**Document text**
⁂

Andrew Chandler charts how church leaders responded to the General Strike of 1926

Alamy

Workers in the north-east demonstrate during the General Strike in May 1926

Workers in the north-east demonstrate during the General Strike in May 1926

THE General Strike, which took place over nine hectic days a century ago this month, was precipitated by a deepening crisis in the British coal industry. One government commission, in 1919, had advised nationalisation; another, in 1926, rejected nationalisation and the continuation of state subsidies while also deprecating a lowering of wages. Neither made any difference: the mine owners were not listening. In fact, they were spoiling for a fight — and the miners themselves were increasingly martial.

The dispute was soon crystallised by a famous slogan: “Not a penny off the pay, not a minute on the day.” The Trades Union Congress (TUC) assured the miners of wider support — and this they duly got. On 3 May, a General Strike across many but not all industries began in earnest. It was, at once, a national crisis. Yet, in just nine days, the will of the TUC crumbled, and the General Strike was over. The dispute in the mines would still go on for months. For many miners, it would end miserably in near-destitution.

⁂

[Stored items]
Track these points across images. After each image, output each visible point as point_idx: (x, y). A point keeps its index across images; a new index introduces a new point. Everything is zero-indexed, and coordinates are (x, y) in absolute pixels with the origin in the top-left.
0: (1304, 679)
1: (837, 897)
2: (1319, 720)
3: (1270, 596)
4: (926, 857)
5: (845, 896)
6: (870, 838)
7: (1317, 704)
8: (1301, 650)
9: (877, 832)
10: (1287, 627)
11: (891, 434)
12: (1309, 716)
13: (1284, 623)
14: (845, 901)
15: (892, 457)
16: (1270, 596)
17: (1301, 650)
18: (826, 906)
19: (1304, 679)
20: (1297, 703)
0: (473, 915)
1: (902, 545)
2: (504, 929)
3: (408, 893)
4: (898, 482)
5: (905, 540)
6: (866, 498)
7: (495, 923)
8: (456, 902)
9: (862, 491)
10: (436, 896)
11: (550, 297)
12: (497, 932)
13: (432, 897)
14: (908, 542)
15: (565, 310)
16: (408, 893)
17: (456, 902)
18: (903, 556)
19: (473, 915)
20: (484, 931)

⁂

**Written tasks**
1. Revise the passage on the General Strike of 1926, starting at "THE General Strike, which" and ending at "were increasingly martial.", and put "colliery owners" in place of "mine owners".
2. Carry on the passage about the General Strike of 1926 from the point where it stops.
This coordinates data isn't needed for anything here.

**Replies**
1.
THE General Strike, which took place over nine hectic days a century ago this month, was precipitated by a deepening crisis in the British coal industry. One government commission, in 1919, had advised nationalisation; another, in 1926, rejected nationalisation and the continuation of state subsidies while also deprecating a lowering of wages. Neither made any difference: the colliery owners were not listening. In fact, they were spoiling for a fight — and the miners themselves were increasingly martial.

2.
The General Strike broke at a time when Christian social thought and activity in Britain was at a very peak of its power across the Churches at large. In 1924, Christians of all kinds had come to Birmingham for the Conference on Christian Politics, Economics and Citizenship (COPEC). This was certainly a great moment, and its 12 reports sought to inform Christians about the issues of public life, while providing a picture how they might participate.

 

WHAT would happen now? In a speech in the House of Lords, the Archbishop of Canterbury, Randall Davidson, deplored the strike, but turned squarely to the Government for intervention. When Davidson produced an “Appeal from the Churches”, he found that he enjoyed enough support among them. But Lord Reith would not allow him to broadcast it.

It was the first indication that the political Establishment was closing ranks. Davidson, an adept oligarch, arguably looked too hopefully to the realm of private conversation in Parliament and Government to achieve acceptable ends. But he got nothing for his pains, and was increasingly convinced by what he heard there. Moreover, his position looked increasingly awkward: when he was invited to endorse an appeal for money to support mining families, he felt that he could not.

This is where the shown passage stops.